Текст для чтения:
Словарный же порядок видится здесь и впрямь счастливой находкой, потому что на самом деле никогда нельзя знать, что именно из того, что удалось вспомнить, - окажется самым-самым важным. “Жвачка”, “двушка” и “пятак” на самом деле способны всерьез поспорить в этом отношении за первенство со, скажем, “коммунизмом” или “борьбой” - хотя бы уже потому, что эти последние - вещи вполне умозрительные, а первые переживались как часть личного чувственного опыта.

Благодаря разности авторов - и разному их возрасту (соответственно - различной степени сформированности советским), и многообразию их умственных устройств и душевных стилей - картина складывается столь же дробная, сколь и объемная; столь же широкоохватная, сколь и неровная. Поэтому из нее, со всеми ее верными случайностями, можно многое узнать не только о том, что и как было в советскую эпоху, но и об устройстве самой исторической памяти - по крайней мере, в тех ее слоях, в которых она еще составляет единство с памятью биографической. О тесной взаимосвязи и упрямой необходимости друг другу всех ее элементов.

Исследуемые данные:
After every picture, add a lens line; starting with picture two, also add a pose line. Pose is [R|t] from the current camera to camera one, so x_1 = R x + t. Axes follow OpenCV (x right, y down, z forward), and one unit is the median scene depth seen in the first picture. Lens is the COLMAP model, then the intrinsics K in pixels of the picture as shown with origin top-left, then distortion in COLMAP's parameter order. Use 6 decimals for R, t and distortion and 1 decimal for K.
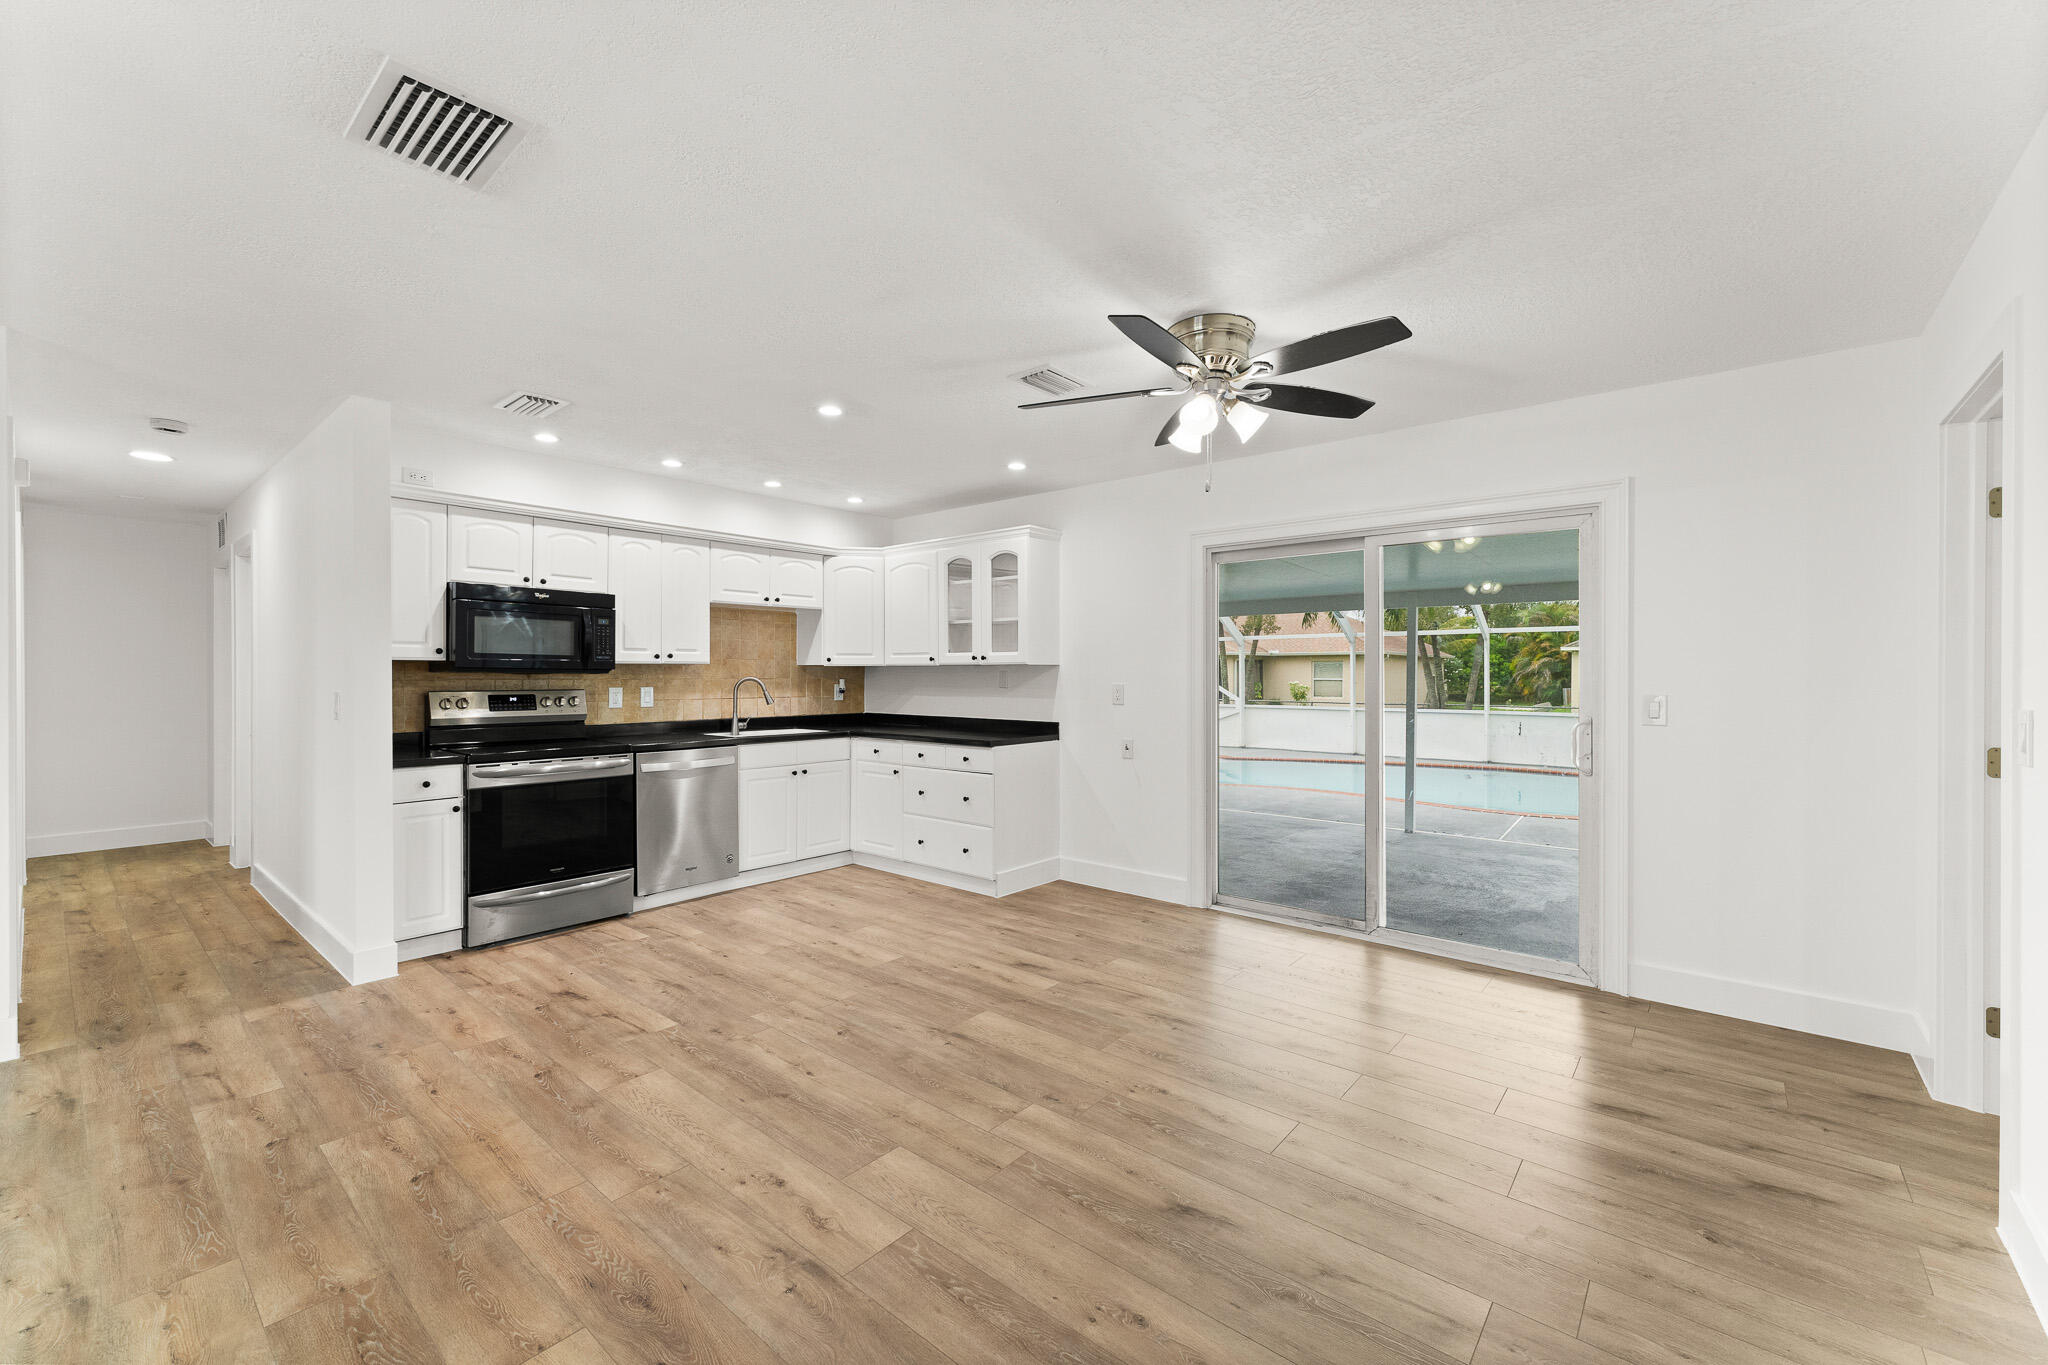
lens RADIAL K [[832.1, 0, 1018.8], [0, 832.1, 677.1], [0, 0, 1]] dist [0.000768, 0.000811]
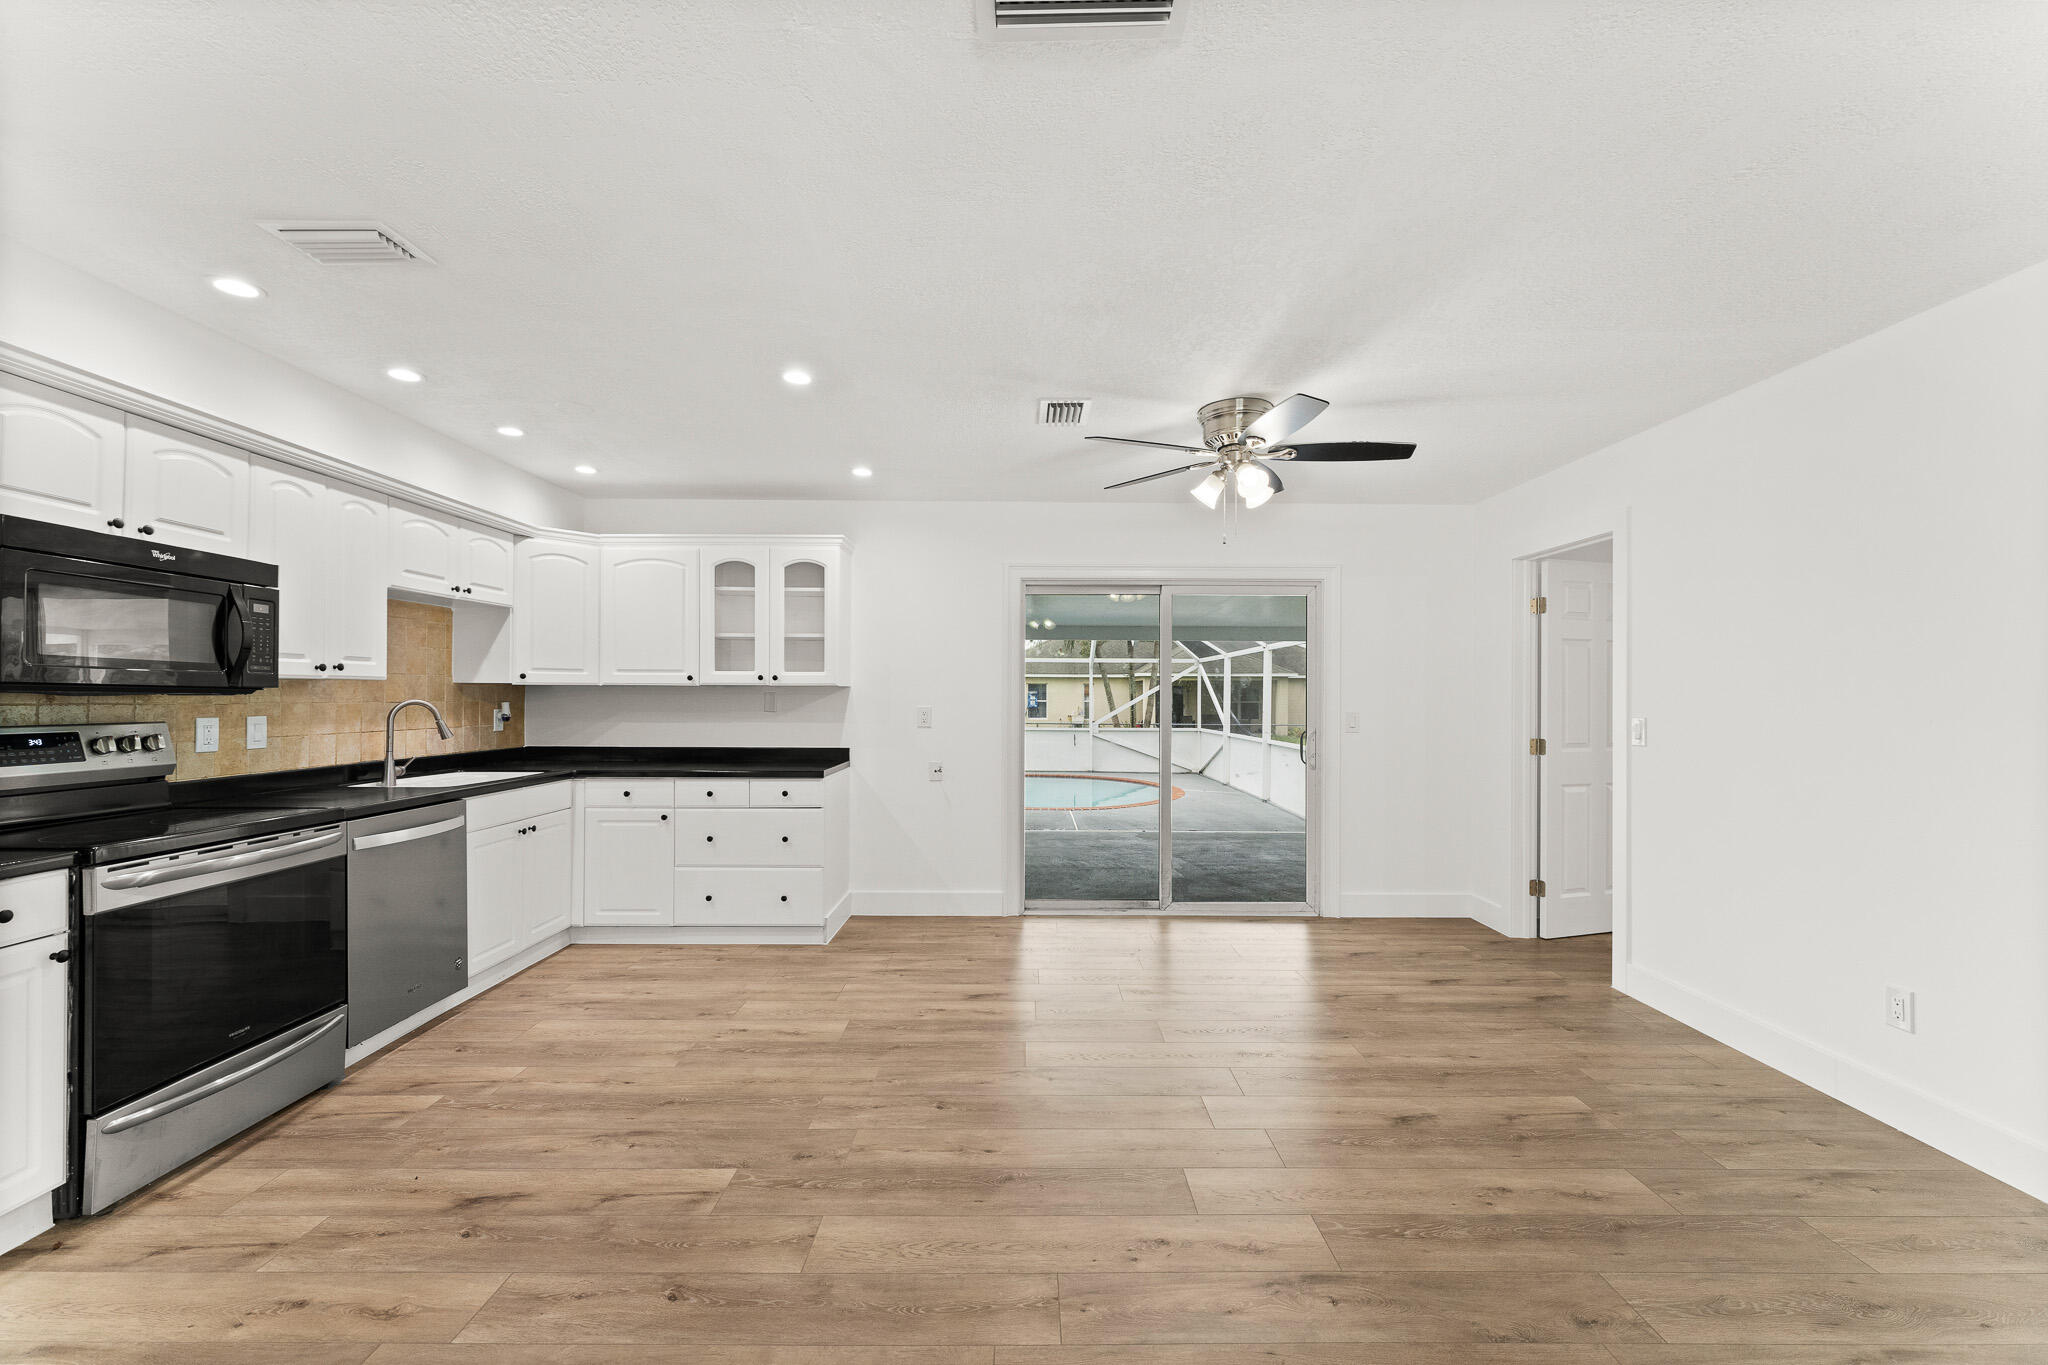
lens RADIAL K [[832.1, 0, 1031.6], [0, 832.1, 692.9], [0, 0, 1]] dist [0.000768, 0.000811]
pose [[0.754776, 0.005615, 0.655958, -0.514660], [-0.001789, 0.999977, -0.006501, -0.002443], [-0.655980, 0.003733, 0.754769, 0.195340]]
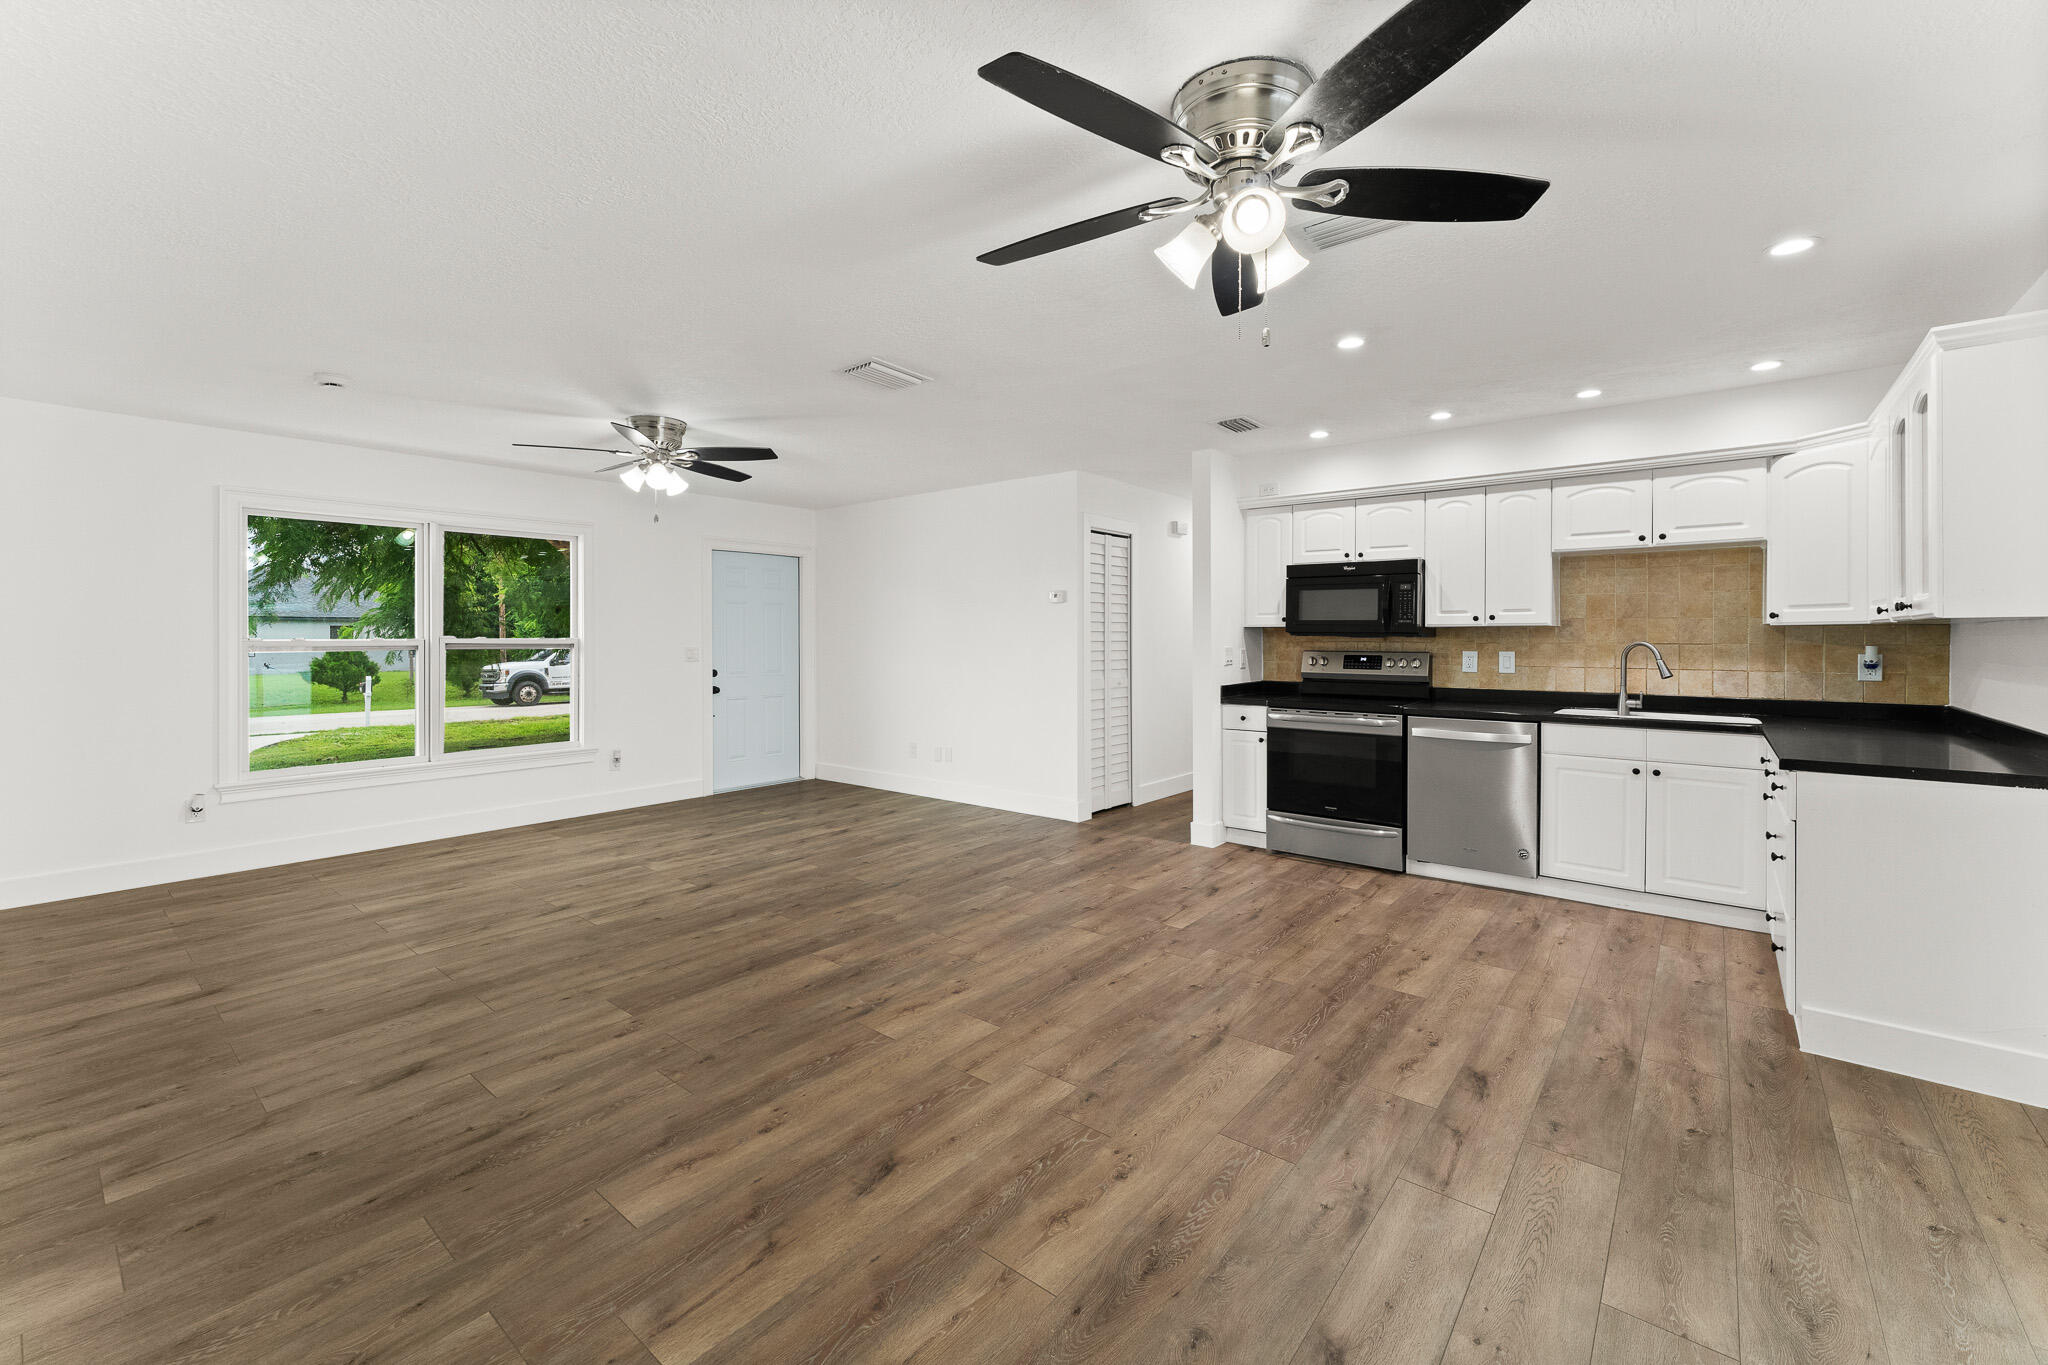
lens RADIAL K [[832.1, 0, 1014.2], [0, 832.1, 639.8], [0, 0, 1]] dist [0.000768, 0.000811]
pose [[0.009101, 0.003096, -0.999954, 0.580958], [-0.003239, 0.999990, 0.003067, -0.002417], [0.999953, 0.003211, 0.009111, 0.548123]]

Порядок выполнения:
Обновите отрывок из текста о памяти советской эпохи: перепишите его, начиная с «Благодаря разности авторов» и далее до «всех ее элементов.», и замените «картина» на «мозаика».

Решение задачи:
Благодаря разности авторов - и разному их возрасту (соответственно - различной степени сформированности советским), и многообразию их умственных устройств и душевных стилей - мозаика складывается столь же дробная, сколь и объемная; столь же широкоохватная, сколь и неровная. Поэтому из нее, со всеми ее верными случайностями, можно многое узнать не только о том, что и как было в советскую эпоху, но и об устройстве самой исторической памяти - по крайней мере, в тех ее слоях, в которых она еще составляет единство с памятью биографической. О тесной взаимосвязи и упрямой необходимости друг другу всех ее элементов.